Affranchie des défunts Delgados, Emma Pollock se lance en solo : un premier album qui réussit à sublimer les prétentions pop déjà larvées dans le très bon – et très regretté – groupe écossais.


Triste nouvelle que fut, en 2005, l’annonce de la dissolution des Delgados. Forts de cinq albums qui portaient à eux seuls l’effervescence de la scène écossaise et instigateurs d’un label non moins actif (Chemikal Underground), les Delgados ont marqué les esprits, à défaut de remporter un réel succès populaire. Leur pop inventive, toujours matinée d’arrangements soignés allait, à coup sûr, nous manquer. Mais c’était sans compter sur la pugnacité de leurs membres émérites : les deux voix du groupe, Alun Woodward et Emma Pollock, s’attellent depuis à des projets solo respectifs. Emma Pollock, qui prêtait sa voix sucrée au groupe, livre avec Watch The Fireworks, l’aboutissement d’un travail acharné à la composition. Du temps des Delgados, elle signait déjà quelques titres, notamment sur leur dernier véritable album en date, Universal Audio. Elle prend désormais avec fierté les rênes d’une nouvelle formation, intitulée sobrement de son nom, et prouve, à ceux qui en doutaient encore, la richesse de ses talents et la sincérité de sa démarche.

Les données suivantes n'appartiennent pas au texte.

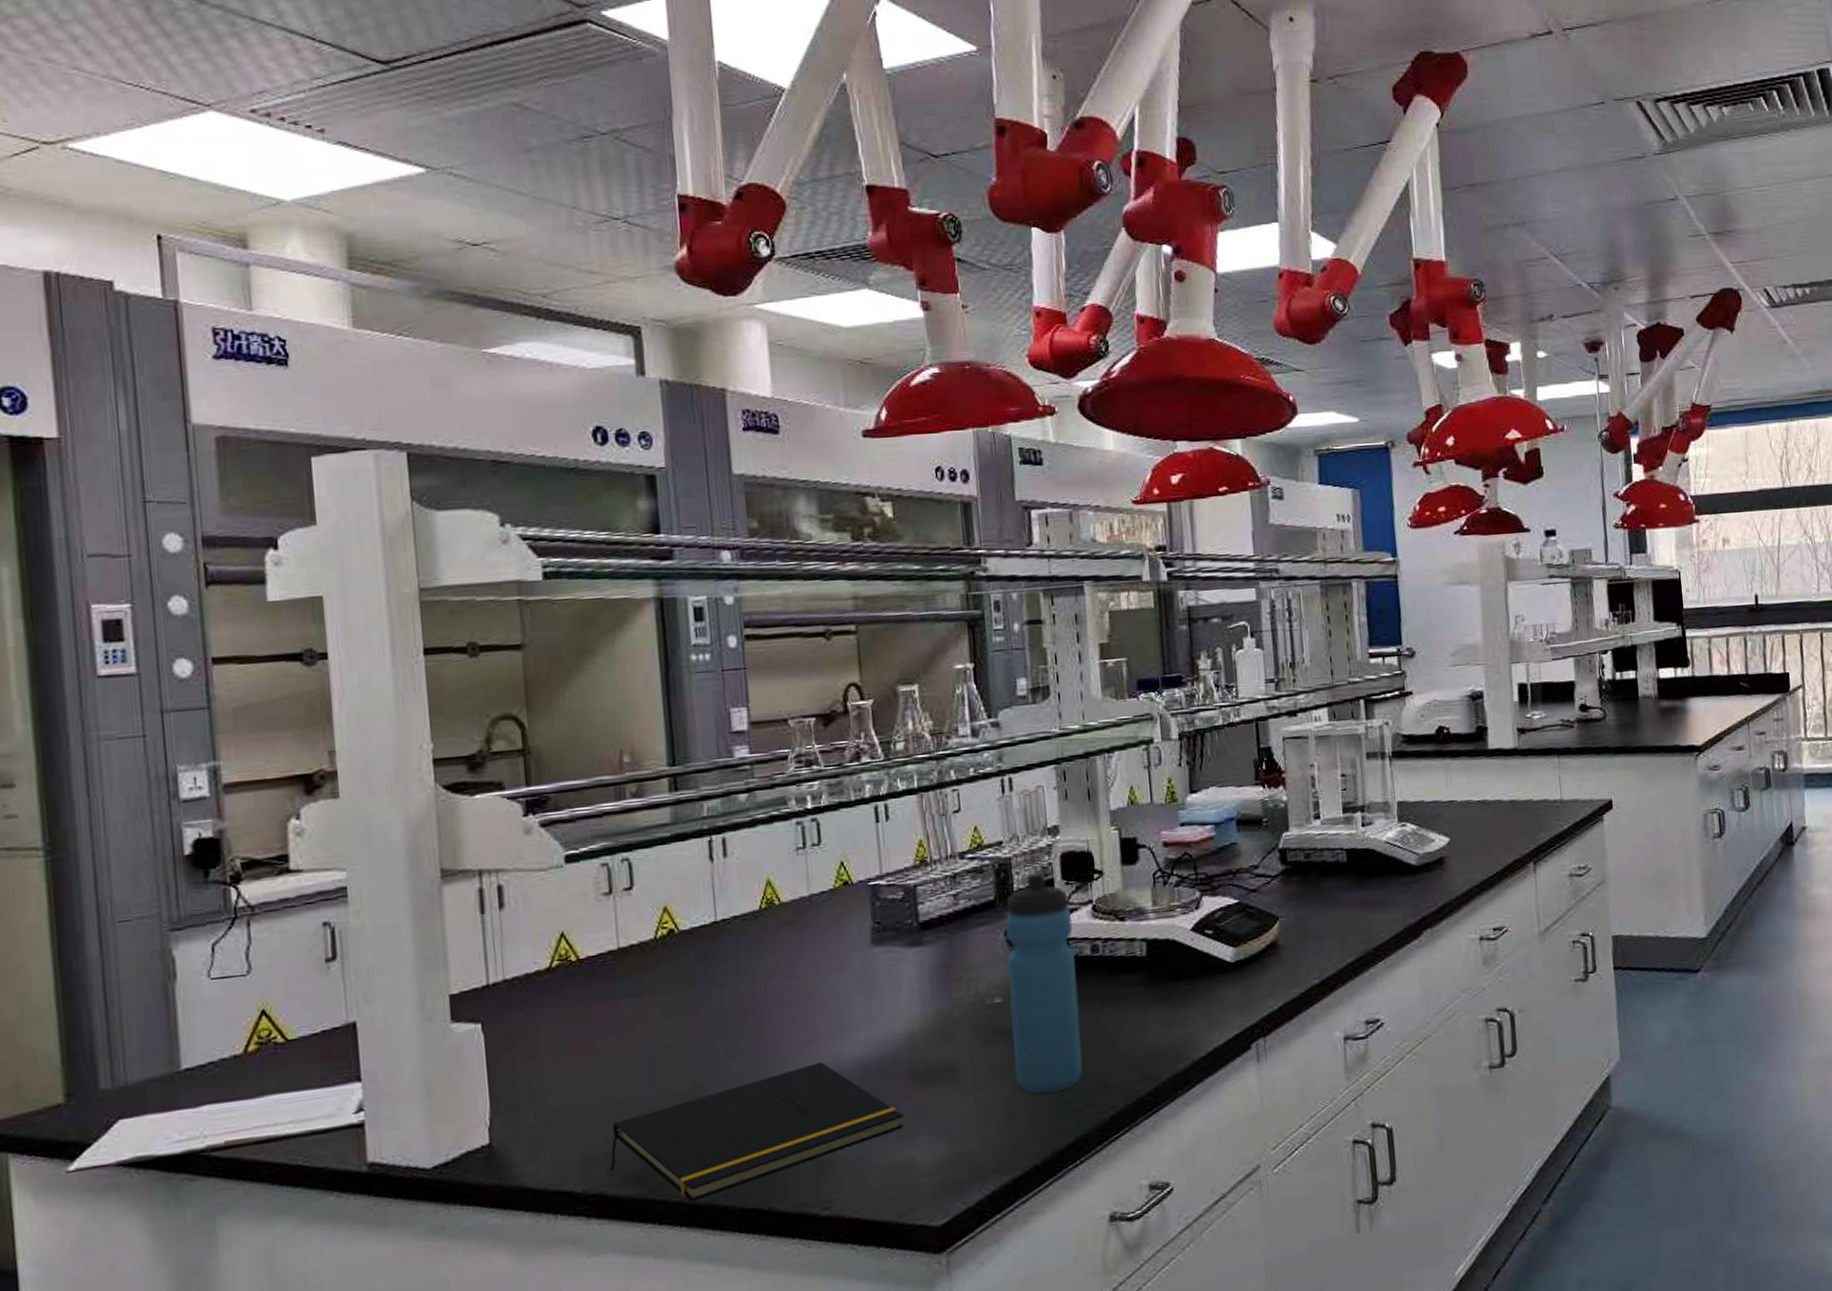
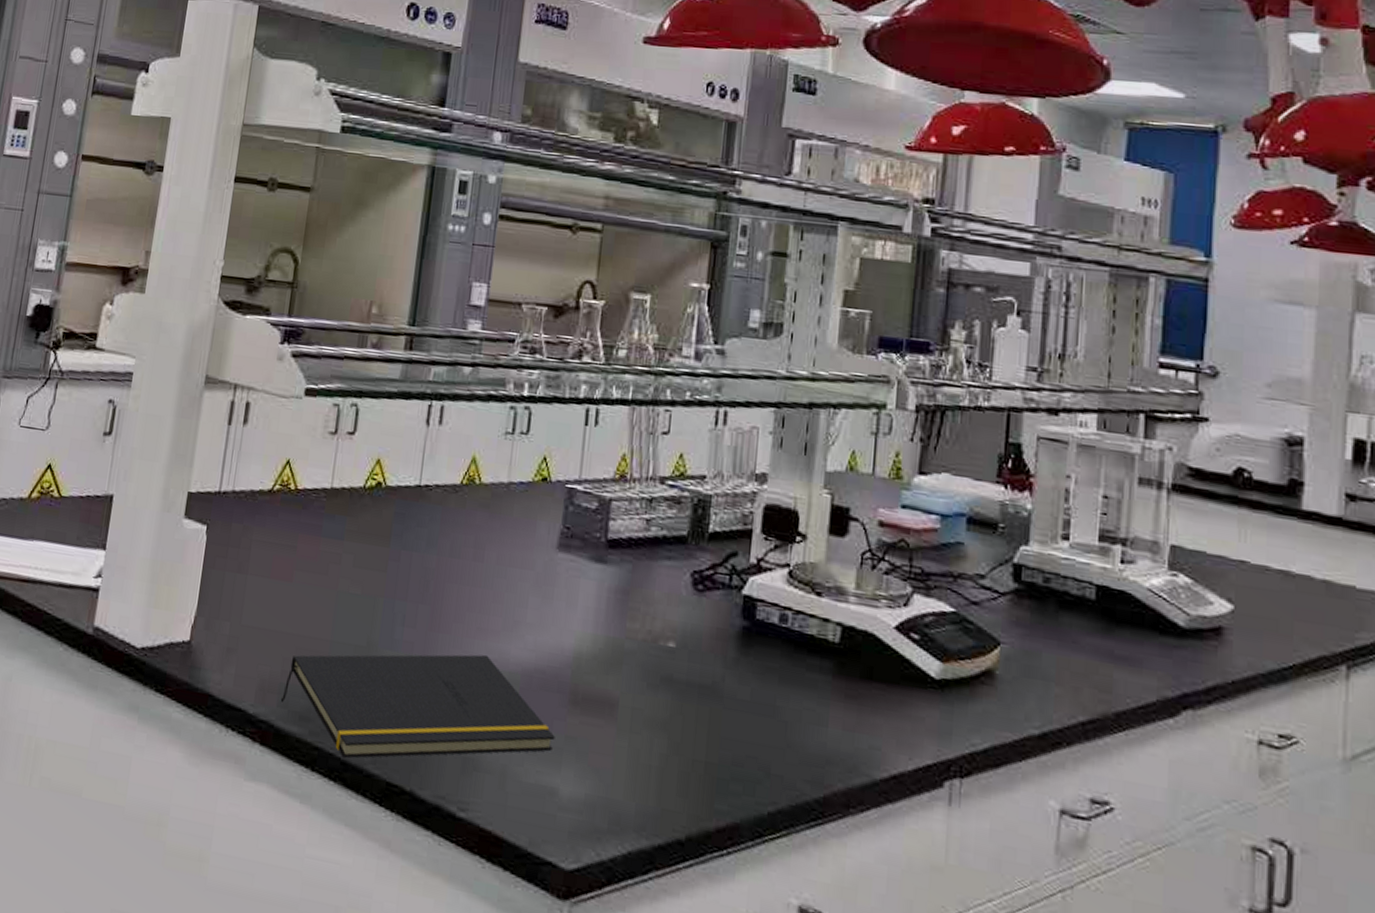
water bottle: present [1005,873,1083,1094] -> none [674,518,765,765]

Car Watch The Fireworks est un album entier, qui n’a pas à rougir de ses quelques maladresses. Dès l’ouverture “Here Comes A Heartbreak”, une valse lente aux scintillements psychédéliques, notre fée écossaise préférée amorce, en quelques notes acidulées, un périple mélodique de haute volée. L’art de la mélodie est en effet une discipline dans laquelle la compositrice excelle : en apesanteur – sur le couplet sinueux – et à l’émotion toujours intacte (comme sur le langoureux refrain), la palette convoquée sur ce premier album en fait un atout de choix. « Watch the fireworks begin » annonce t-elle, mutine. Et elle peut en effet se vanter de la recherche qui caractérise chaque titre pris à part. Ce feu d’artifices musical, nourri d’influences multiples – la pop à guitares autant que la sensualité feutrée d’une Kate Bush – n’a rien cependant de la démonstration bruyante et frimeuse d’un spectacle à gros budget. Question de sensibilité, sans doute. Il y a bien quelques égarements, quelques appels du pied un peu trop forcés à la pop commerciale – le refrain de “New Land”, un peu racoleur, ou la réminiscence indie de “Residue” – mais l’album touche par son honnêteté.

Emma Pollock semble particulièrement à l’aise avec le songwriting et ses contraintes, qu’elle transcende d’un clin d’oeil charmeur : textures veloutées des guitares pourtant saturées (“Acid Test”), refrain ravageur que subliment des choeurs (“Limbs”), section rythmique impeccable (“Paper And Glue”). Et lorsqu’elle se laisse aller à une simplicité toute acoustique, on fond littéralement devant la douceur planante de “Day Of The Signature” et son thème enchanteur. Liz Frazer ne ferait pas mieux. Même les titres les plus folk comme “Fortune” ou “The Optimist” gardent une dimension onirique grâce au brin de voix enjôleur de l’écossaise, qui, décidément, ne s’interdit aucun entrelacs fatal.

Impossible de rester de glace devant tant de charme magnétique, et l’évidence du travail bien fait. Comme devant un vrai feu d’artifices, on ne regrette qu’une chose : le silence après l’apothéose de couleurs.